BEGIN Data in this exercise

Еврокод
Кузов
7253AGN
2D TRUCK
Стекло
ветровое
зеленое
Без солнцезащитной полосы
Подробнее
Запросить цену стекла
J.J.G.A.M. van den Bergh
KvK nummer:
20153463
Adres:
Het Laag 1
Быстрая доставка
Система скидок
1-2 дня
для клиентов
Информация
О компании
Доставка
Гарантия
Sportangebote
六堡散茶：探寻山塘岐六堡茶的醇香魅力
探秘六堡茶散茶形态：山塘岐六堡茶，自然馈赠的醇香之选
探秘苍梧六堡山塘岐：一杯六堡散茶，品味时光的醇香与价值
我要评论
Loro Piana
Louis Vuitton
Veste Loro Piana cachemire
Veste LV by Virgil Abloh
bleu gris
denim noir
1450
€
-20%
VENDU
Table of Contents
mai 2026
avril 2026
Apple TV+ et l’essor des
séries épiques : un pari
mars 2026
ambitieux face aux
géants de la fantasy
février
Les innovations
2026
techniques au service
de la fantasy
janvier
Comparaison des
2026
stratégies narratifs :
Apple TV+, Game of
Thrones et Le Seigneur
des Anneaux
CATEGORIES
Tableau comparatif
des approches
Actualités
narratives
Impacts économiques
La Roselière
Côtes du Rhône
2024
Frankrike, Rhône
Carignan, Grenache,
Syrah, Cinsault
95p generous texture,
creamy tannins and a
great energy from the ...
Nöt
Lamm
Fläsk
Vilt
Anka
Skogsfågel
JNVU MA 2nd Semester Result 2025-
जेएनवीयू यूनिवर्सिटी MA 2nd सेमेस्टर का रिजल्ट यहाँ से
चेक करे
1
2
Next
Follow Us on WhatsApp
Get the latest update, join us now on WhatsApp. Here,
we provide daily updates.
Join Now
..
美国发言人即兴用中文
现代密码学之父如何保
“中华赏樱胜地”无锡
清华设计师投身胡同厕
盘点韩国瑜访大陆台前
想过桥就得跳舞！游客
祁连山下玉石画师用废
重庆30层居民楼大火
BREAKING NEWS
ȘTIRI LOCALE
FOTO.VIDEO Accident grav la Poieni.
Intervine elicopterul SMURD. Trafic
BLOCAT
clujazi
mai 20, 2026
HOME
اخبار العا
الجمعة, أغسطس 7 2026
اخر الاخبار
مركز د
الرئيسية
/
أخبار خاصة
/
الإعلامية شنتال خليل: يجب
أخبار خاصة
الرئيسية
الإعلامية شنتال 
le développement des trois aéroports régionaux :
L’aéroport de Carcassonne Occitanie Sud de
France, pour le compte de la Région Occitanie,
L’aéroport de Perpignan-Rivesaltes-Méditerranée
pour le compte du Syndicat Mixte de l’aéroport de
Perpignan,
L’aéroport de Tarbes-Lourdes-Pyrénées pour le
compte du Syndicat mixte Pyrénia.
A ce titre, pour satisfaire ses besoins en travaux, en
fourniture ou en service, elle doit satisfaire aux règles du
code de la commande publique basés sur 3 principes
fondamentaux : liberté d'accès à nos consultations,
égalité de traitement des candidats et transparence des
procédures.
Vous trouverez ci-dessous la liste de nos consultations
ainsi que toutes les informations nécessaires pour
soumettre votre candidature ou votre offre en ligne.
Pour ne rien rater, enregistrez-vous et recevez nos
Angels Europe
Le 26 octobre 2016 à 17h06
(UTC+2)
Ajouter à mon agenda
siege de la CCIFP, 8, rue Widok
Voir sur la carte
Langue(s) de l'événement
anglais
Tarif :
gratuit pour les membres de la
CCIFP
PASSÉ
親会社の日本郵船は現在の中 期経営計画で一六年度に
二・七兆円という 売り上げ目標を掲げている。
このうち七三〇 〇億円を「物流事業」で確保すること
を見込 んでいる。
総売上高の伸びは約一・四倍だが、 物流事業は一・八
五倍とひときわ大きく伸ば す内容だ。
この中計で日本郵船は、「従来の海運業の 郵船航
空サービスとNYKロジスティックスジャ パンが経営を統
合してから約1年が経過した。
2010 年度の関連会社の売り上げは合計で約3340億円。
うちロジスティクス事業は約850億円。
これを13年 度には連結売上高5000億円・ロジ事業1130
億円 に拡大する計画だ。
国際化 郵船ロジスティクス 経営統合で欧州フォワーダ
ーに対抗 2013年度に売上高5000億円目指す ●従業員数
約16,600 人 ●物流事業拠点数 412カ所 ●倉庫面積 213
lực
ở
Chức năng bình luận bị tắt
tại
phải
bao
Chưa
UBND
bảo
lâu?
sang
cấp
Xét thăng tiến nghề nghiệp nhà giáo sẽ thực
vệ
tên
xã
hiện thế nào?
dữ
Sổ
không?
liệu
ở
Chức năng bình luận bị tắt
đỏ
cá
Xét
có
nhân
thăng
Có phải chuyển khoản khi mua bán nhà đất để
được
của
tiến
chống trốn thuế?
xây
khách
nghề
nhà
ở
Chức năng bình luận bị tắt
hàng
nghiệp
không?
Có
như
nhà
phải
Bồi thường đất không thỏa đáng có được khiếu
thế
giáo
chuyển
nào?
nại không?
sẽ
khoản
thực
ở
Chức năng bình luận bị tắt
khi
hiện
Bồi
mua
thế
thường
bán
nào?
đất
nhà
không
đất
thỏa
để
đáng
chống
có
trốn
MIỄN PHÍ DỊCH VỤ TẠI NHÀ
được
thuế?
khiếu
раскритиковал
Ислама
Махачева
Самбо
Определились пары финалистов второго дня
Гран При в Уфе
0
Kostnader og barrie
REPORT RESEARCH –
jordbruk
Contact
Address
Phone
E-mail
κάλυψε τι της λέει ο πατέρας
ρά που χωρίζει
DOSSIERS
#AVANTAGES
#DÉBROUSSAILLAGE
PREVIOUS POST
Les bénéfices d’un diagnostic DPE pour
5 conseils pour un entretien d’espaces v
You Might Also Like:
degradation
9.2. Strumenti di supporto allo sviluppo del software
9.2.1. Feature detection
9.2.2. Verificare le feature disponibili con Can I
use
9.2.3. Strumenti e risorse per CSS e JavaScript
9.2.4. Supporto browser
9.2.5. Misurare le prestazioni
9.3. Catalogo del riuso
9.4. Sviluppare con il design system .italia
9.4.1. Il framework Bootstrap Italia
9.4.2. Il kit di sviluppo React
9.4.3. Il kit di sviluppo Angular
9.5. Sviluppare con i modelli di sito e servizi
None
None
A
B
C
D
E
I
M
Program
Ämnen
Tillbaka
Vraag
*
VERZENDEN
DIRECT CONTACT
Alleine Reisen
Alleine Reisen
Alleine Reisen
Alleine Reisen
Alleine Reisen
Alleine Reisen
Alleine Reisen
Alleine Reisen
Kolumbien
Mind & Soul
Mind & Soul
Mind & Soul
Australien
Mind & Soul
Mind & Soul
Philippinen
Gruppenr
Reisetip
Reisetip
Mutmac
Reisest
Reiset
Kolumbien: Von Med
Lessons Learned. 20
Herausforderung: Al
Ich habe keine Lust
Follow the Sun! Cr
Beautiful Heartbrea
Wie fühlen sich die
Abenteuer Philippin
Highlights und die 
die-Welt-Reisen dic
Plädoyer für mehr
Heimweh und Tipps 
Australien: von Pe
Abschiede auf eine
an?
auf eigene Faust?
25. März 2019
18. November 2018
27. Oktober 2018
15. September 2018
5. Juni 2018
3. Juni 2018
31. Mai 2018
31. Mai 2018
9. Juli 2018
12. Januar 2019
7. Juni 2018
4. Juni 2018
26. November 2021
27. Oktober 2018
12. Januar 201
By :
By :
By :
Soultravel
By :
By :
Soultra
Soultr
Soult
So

END Data in this exercise

**Work to complete**
Which lines above hold the string "không"? Please copy all of them.

**Solved problem**
không?
không?
Bồi thường đất không thỏa đáng có được khiếu
nại không?
không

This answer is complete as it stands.